Man, we're getting old. It seems like only yesterday broadband was available in just a select few homes and we were all cutting up bits of cardboard to use as makeshift screen-dividers, but lo and behold the gaming industry of 2014 is a completely different beast. These days wars are won and lost on the difference between 30 and 60fps (and if you're unaware of what that even means, please take it from us - if you get involved in The Great Frame Rate Debate you'll never come back the same), but back in 2004 it was a simpler time. Open world games were still fairly fresh and were yet to be inundated with minuscule improvements over a core formula, and shooters on console were yet to be dominated by the annual Call of Duty machine. With all of these titles though, they mostly hold up very well today - albeit in a far more polygonal form - but hey when you watch an old film you don't complain about the footage being all grainy or black and white, right?

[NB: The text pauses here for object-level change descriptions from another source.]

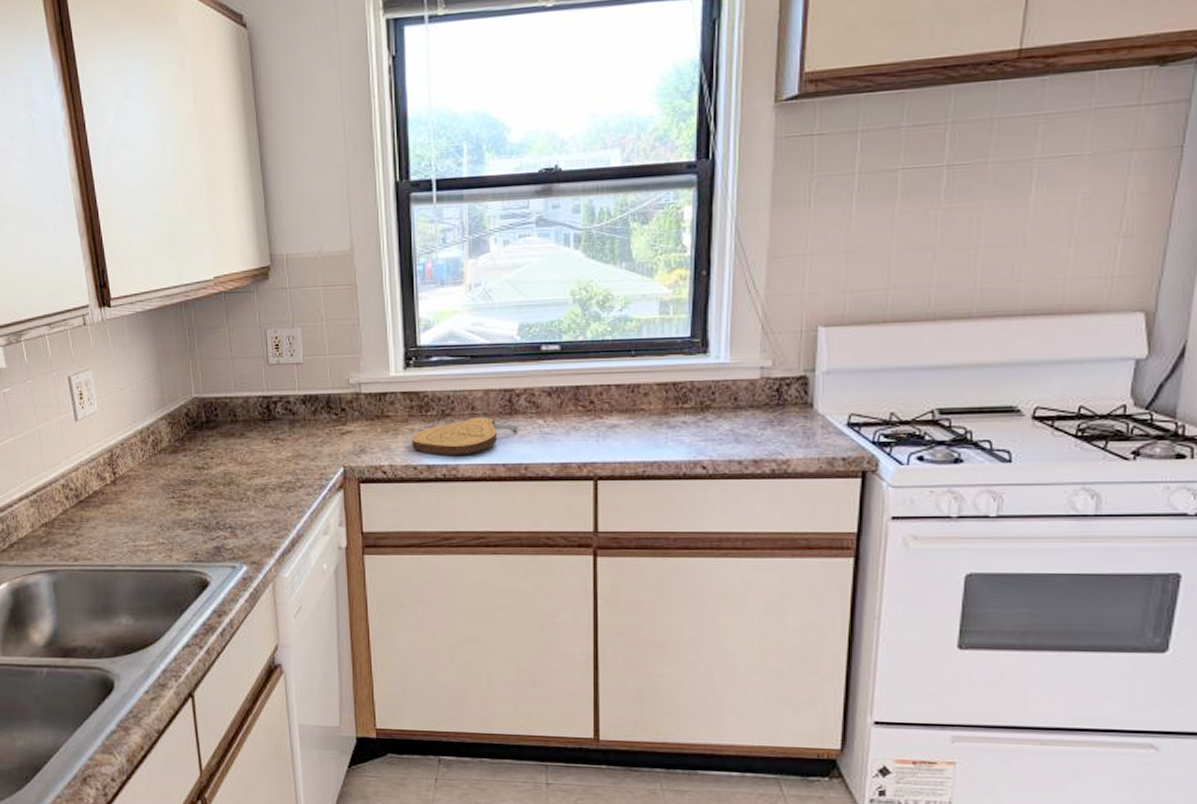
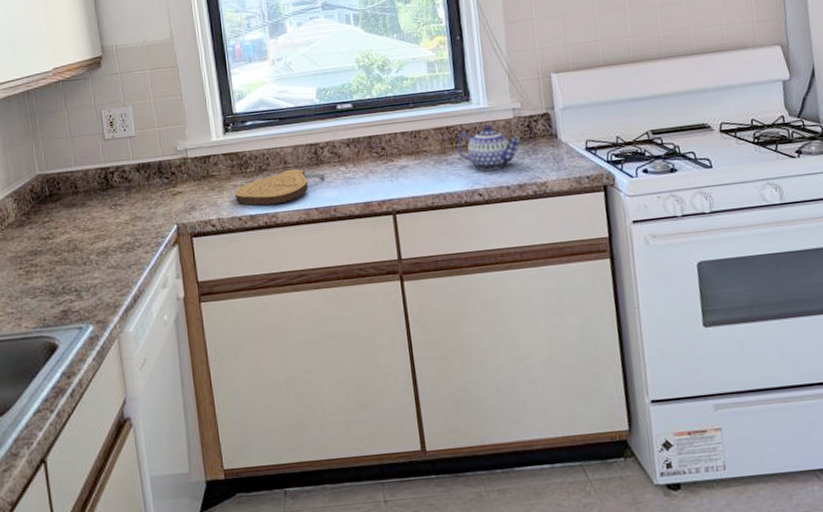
teapot: none [683,384,766,439] -> present [457,125,521,171]

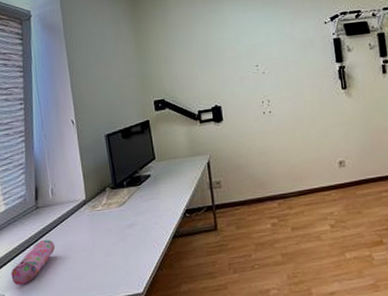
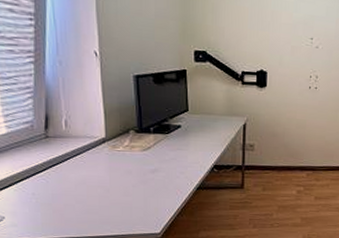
pencil case: present [11,240,56,285] -> none [12,170,67,210]

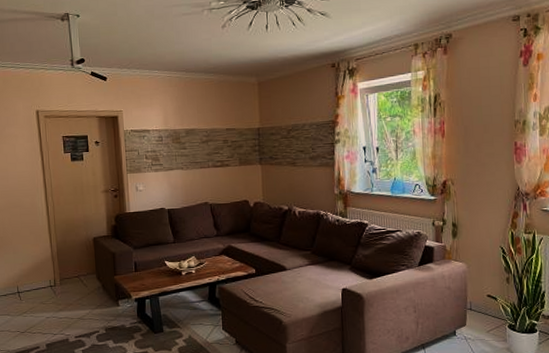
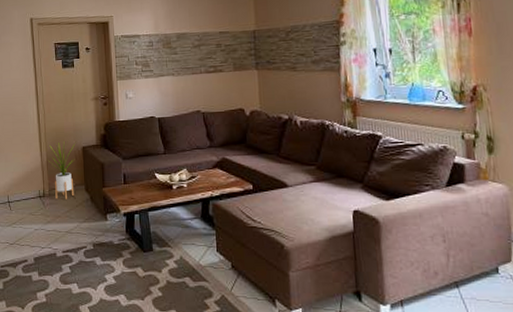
house plant: none [57,233,87,288] -> present [47,141,76,199]

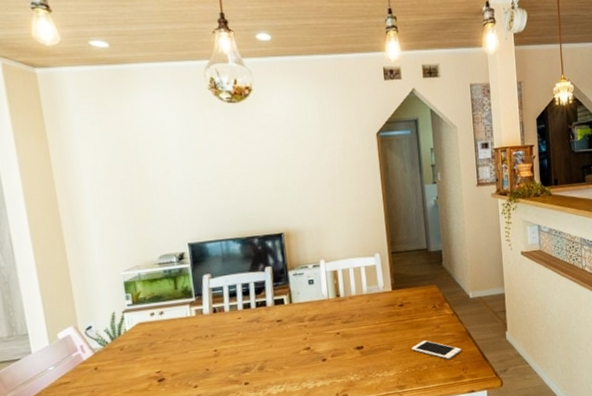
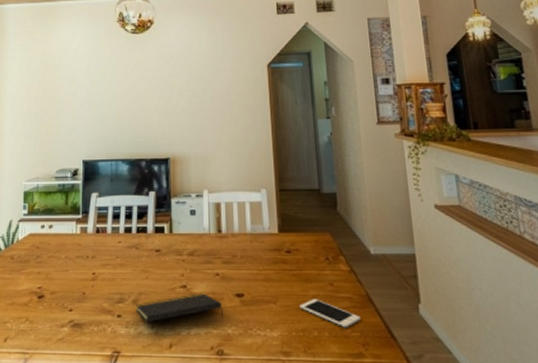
notepad: none [262,351,347,385] -> present [135,293,224,323]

Most of the time it's part of the charm. Plus there's a certain title on here that in the run-up to it being released, it was a huge deal that you could actually see the main character chewing gum. Not flying up into the sun and reigning down a handful of nuclear strikes like some horrific Michael Bay nightmare - just moving his mouth to chew some gum. And if that doesn't make you realise how far we've come, nothing will.
10. Halo 2
The sequel to the game that single-handedly proved first-person shooters could work on consoles, and in a spectacular way. Even if the end credits seemed to come out of nowhere and Master Chief's final line of "Sir, finishing this fight" brings about more cringes than a Jersey Shore marathon, the vast majority of us played this for its spectacular multiplayer. It's clearly such a perfected set of mechanics that later this year Halo-adopters 343 Industries are capitalising on it again, releasing the 'greatest hits'-style Master Chief Collection in November, an Xbox One exclusive that aims to emulate everything about Halo 2 in terms of gameplay whilst adding a lick of paint to the graphics. But, being that the mechanics of the game are still going to remain exactly the same, it proves just how timeless the likes of the overblown Warthog collision physics and general 'feel' the game has become known for. It may be a decade old, but an old fashioned game of Halo will never lose its appeal.